:: Data to process

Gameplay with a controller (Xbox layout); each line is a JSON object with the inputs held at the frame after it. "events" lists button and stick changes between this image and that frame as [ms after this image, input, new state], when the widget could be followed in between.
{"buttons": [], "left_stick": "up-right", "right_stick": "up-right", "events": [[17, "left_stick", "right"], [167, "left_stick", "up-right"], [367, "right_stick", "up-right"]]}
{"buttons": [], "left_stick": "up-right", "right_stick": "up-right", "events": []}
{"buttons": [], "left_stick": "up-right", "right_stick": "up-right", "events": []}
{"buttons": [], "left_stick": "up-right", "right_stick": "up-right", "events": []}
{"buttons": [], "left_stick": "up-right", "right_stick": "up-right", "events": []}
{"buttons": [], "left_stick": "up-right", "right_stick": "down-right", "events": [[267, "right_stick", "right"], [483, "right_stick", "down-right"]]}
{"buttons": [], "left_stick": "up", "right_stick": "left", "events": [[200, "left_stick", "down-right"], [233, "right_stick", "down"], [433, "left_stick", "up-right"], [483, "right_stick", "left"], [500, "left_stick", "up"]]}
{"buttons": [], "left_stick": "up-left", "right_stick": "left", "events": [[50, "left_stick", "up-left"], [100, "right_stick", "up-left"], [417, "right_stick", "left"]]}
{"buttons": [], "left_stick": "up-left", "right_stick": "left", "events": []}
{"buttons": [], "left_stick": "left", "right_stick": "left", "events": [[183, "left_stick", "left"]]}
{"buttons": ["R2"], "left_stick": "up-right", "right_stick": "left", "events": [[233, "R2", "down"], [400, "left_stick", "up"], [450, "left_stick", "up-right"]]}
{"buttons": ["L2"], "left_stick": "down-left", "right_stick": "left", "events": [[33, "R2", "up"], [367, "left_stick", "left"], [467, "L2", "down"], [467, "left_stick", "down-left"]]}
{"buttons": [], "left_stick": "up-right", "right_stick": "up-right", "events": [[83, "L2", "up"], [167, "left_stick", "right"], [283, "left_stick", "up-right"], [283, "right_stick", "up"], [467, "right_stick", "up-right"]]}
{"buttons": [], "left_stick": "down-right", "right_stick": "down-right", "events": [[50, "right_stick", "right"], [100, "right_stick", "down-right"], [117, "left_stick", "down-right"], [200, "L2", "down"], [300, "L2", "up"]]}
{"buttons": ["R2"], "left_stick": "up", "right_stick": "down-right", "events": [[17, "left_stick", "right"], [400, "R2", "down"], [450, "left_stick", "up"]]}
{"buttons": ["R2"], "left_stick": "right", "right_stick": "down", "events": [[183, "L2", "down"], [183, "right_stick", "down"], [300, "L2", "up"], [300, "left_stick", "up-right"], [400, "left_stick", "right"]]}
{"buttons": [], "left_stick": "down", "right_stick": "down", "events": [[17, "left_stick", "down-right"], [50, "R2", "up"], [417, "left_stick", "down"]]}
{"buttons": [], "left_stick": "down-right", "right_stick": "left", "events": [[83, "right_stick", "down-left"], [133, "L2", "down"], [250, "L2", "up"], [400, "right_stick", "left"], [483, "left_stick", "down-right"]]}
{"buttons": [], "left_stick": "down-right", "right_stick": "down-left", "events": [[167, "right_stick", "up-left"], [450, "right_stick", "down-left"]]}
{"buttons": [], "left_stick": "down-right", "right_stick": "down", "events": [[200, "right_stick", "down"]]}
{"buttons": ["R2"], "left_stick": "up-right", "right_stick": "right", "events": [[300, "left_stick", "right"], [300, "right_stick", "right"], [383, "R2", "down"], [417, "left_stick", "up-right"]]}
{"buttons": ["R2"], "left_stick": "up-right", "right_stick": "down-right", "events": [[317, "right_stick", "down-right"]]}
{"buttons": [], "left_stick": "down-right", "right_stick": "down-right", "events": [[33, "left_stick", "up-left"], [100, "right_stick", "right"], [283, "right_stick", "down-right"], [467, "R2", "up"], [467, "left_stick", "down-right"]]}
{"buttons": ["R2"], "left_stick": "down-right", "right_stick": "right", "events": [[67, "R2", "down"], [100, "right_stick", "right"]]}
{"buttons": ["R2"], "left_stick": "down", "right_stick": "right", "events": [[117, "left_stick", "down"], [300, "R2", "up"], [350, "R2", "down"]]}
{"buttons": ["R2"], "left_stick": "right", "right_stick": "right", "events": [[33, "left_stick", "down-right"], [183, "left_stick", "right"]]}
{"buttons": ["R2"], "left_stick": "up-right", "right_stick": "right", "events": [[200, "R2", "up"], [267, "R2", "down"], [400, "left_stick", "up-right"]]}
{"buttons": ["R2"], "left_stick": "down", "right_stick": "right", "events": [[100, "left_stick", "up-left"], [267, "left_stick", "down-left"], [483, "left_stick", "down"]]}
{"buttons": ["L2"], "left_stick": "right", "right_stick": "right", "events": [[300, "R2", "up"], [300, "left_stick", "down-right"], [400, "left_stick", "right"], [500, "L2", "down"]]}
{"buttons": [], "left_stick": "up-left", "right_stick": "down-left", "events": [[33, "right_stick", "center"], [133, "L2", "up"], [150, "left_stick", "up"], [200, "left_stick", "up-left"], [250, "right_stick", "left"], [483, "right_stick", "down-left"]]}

::::

Using the data above, return each line exactly as written.

> [Response below]
Gameplay with a controller (Xbox layout); each line is a JSON object with the inputs held at the frame after it. "events" lists button and stick changes between this image and that frame as [ms after this image, input, new state], when the widget could be followed in between.
{"buttons": [], "left_stick": "up-right", "right_stick": "up-right", "events": [[17, "left_stick", "right"], [167, "left_stick", "up-right"], [367, "right_stick", "up-right"]]}
{"buttons": [], "left_stick": "up-right", "right_stick": "up-right", "events": []}
{"buttons": [], "left_stick": "up-right", "right_stick": "up-right", "events": []}
{"buttons": [], "left_stick": "up-right", "right_stick": "up-right", "events": []}
{"buttons": [], "left_stick": "up-right", "right_stick": "up-right", "events": []}
{"buttons": [], "left_stick": "up-right", "right_stick": "down-right", "events": [[267, "right_stick", "right"], [483, "right_stick", "down-right"]]}
{"buttons": [], "left_stick": "up", "right_stick": "left", "events": [[200, "left_stick", "down-right"], [233, "right_stick", "down"], [433, "left_stick", "up-right"], [483, "right_stick", "left"], [500, "left_stick", "up"]]}
{"buttons": [], "left_stick": "up-left", "right_stick": "left", "events": [[50, "left_stick", "up-left"], [100, "right_stick", "up-left"], [417, "right_stick", "left"]]}
{"buttons": [], "left_stick": "up-left", "right_stick": "left", "events": []}
{"buttons": [], "left_stick": "left", "right_stick": "left", "events": [[183, "left_stick", "left"]]}
{"buttons": ["R2"], "left_stick": "up-right", "right_stick": "left", "events": [[233, "R2", "down"], [400, "left_stick", "up"], [450, "left_stick", "up-right"]]}
{"buttons": ["L2"], "left_stick": "down-left", "right_stick": "left", "events": [[33, "R2", "up"], [367, "left_stick", "left"], [467, "L2", "down"], [467, "left_stick", "down-left"]]}
{"buttons": [], "left_stick": "up-right", "right_stick": "up-right", "events": [[83, "L2", "up"], [167, "left_stick", "right"], [283, "left_stick", "up-right"], [283, "right_stick", "up"], [467, "right_stick", "up-right"]]}
{"buttons": [], "left_stick": "down-right", "right_stick": "down-right", "events": [[50, "right_stick", "right"], [100, "right_stick", "down-right"], [117, "left_stick", "down-right"], [200, "L2", "down"], [300, "L2", "up"]]}
{"buttons": ["R2"], "left_stick": "up", "right_stick": "down-right", "events": [[17, "left_stick", "right"], [400, "R2", "down"], [450, "left_stick", "up"]]}
{"buttons": ["R2"], "left_stick": "right", "right_stick": "down", "events": [[183, "L2", "down"], [183, "right_stick", "down"], [300, "L2", "up"], [300, "left_stick", "up-right"], [400, "left_stick", "right"]]}
{"buttons": [], "left_stick": "down", "right_stick": "down", "events": [[17, "left_stick", "down-right"], [50, "R2", "up"], [417, "left_stick", "down"]]}
{"buttons": [], "left_stick": "down-right", "right_stick": "left", "events": [[83, "right_stick", "down-left"], [133, "L2", "down"], [250, "L2", "up"], [400, "right_stick", "left"], [483, "left_stick", "down-right"]]}
{"buttons": [], "left_stick": "down-right", "right_stick": "down-left", "events": [[167, "right_stick", "up-left"], [450, "right_stick", "down-left"]]}
{"buttons": [], "left_stick": "down-right", "right_stick": "down", "events": [[200, "right_stick", "down"]]}
{"buttons": ["R2"], "left_stick": "up-right", "right_stick": "right", "events": [[300, "left_stick", "right"], [300, "right_stick", "right"], [383, "R2", "down"], [417, "left_stick", "up-right"]]}
{"buttons": ["R2"], "left_stick": "up-right", "right_stick": "down-right", "events": [[317, "right_stick", "down-right"]]}
{"buttons": [], "left_stick": "down-right", "right_stick": "down-right", "events": [[33, "left_stick", "up-left"], [100, "right_stick", "right"], [283, "right_stick", "down-right"], [467, "R2", "up"], [467, "left_stick", "down-right"]]}
{"buttons": ["R2"], "left_stick": "down-right", "right_stick": "right", "events": [[67, "R2", "down"], [100, "right_stick", "right"]]}
{"buttons": ["R2"], "left_stick": "down", "right_stick": "right", "events": [[117, "left_stick", "down"], [300, "R2", "up"], [350, "R2", "down"]]}
{"buttons": ["R2"], "left_stick": "right", "right_stick": "right", "events": [[33, "left_stick", "down-right"], [183, "left_stick", "right"]]}
{"buttons": ["R2"], "left_stick": "up-right", "right_stick": "right", "events": [[200, "R2", "up"], [267, "R2", "down"], [400, "left_stick", "up-right"]]}
{"buttons": ["R2"], "left_stick": "down", "right_stick": "right", "events": [[100, "left_stick", "up-left"], [267, "left_stick", "down-left"], [483, "left_stick", "down"]]}
{"buttons": ["L2"], "left_stick": "right", "right_stick": "right", "events": [[300, "R2", "up"], [300, "left_stick", "down-right"], [400, "left_stick", "right"], [500, "L2", "down"]]}
{"buttons": [], "left_stick": "up-left", "right_stick": "down-left", "events": [[33, "right_stick", "center"], [133, "L2", "up"], [150, "left_stick", "up"], [200, "left_stick", "up-left"], [250, "right_stick", "left"], [483, "right_stick", "down-left"]]}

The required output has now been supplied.